─── Source data ───

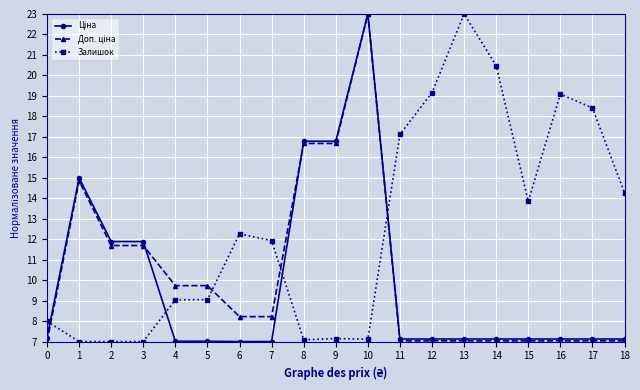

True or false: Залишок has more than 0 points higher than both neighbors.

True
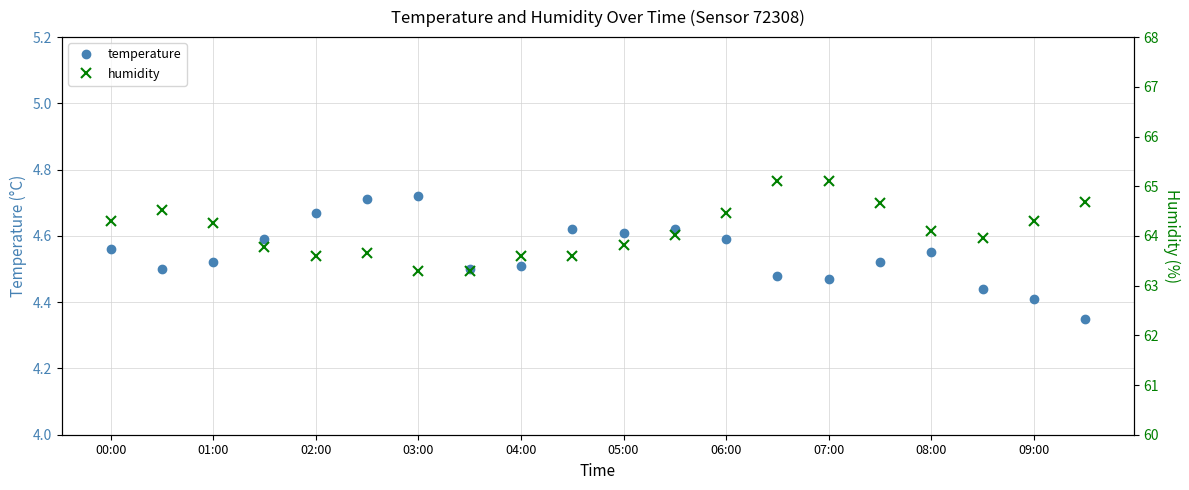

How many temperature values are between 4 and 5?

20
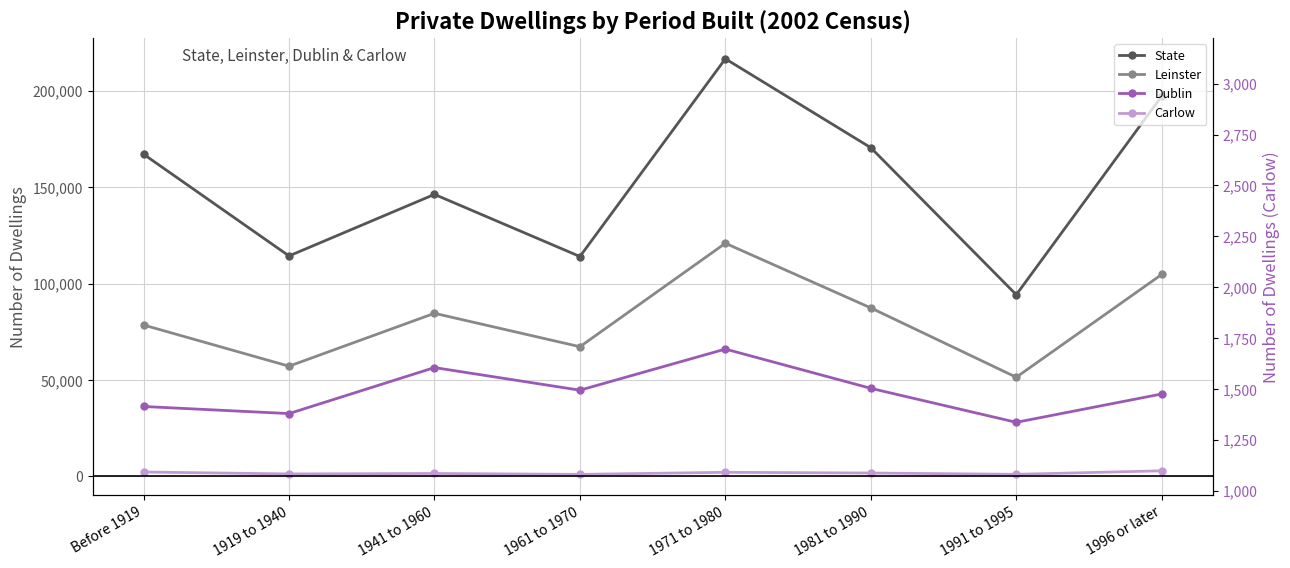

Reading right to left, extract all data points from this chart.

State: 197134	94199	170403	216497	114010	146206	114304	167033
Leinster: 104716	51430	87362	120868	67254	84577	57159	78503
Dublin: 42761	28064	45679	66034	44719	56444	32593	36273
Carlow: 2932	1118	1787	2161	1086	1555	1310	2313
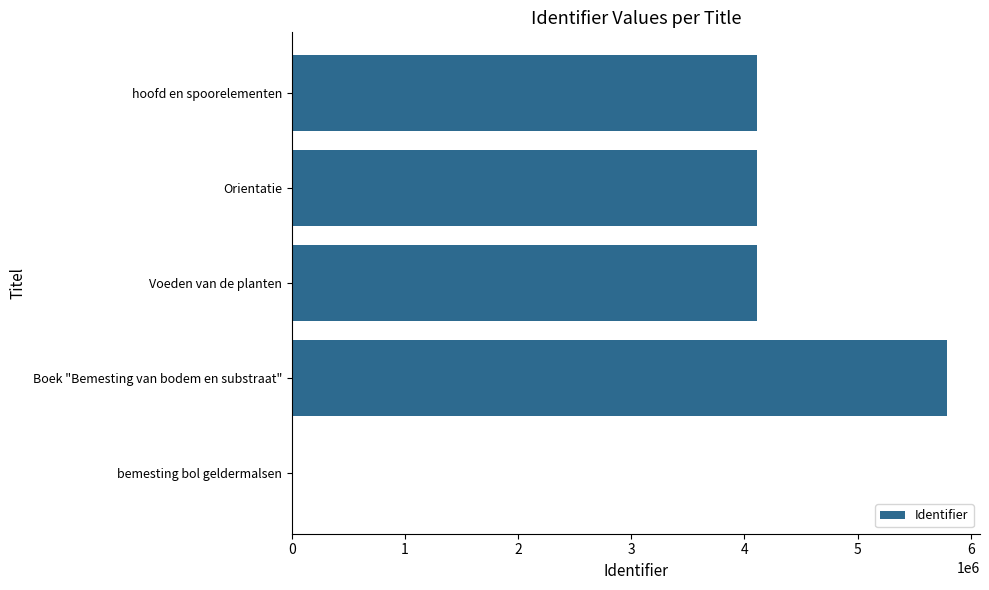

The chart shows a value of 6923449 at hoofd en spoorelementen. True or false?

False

───

What is required:
Rewrite the records above with every instance of "chart" changed to "graph" and all other wording left intact. Omit the pictures from your answer.

Solved exercise:
True or false: Залишок has more than 0 points higher than both neighbors.

True

How many temperature values are between 4 and 5?

20

Reading right to left, extract all data points from this graph.

State: 197134	94199	170403	216497	114010	146206	114304	167033
Leinster: 104716	51430	87362	120868	67254	84577	57159	78503
Dublin: 42761	28064	45679	66034	44719	56444	32593	36273
Carlow: 2932	1118	1787	2161	1086	1555	1310	2313

The graph shows a value of 6923449 at hoofd en spoorelementen. True or false?

False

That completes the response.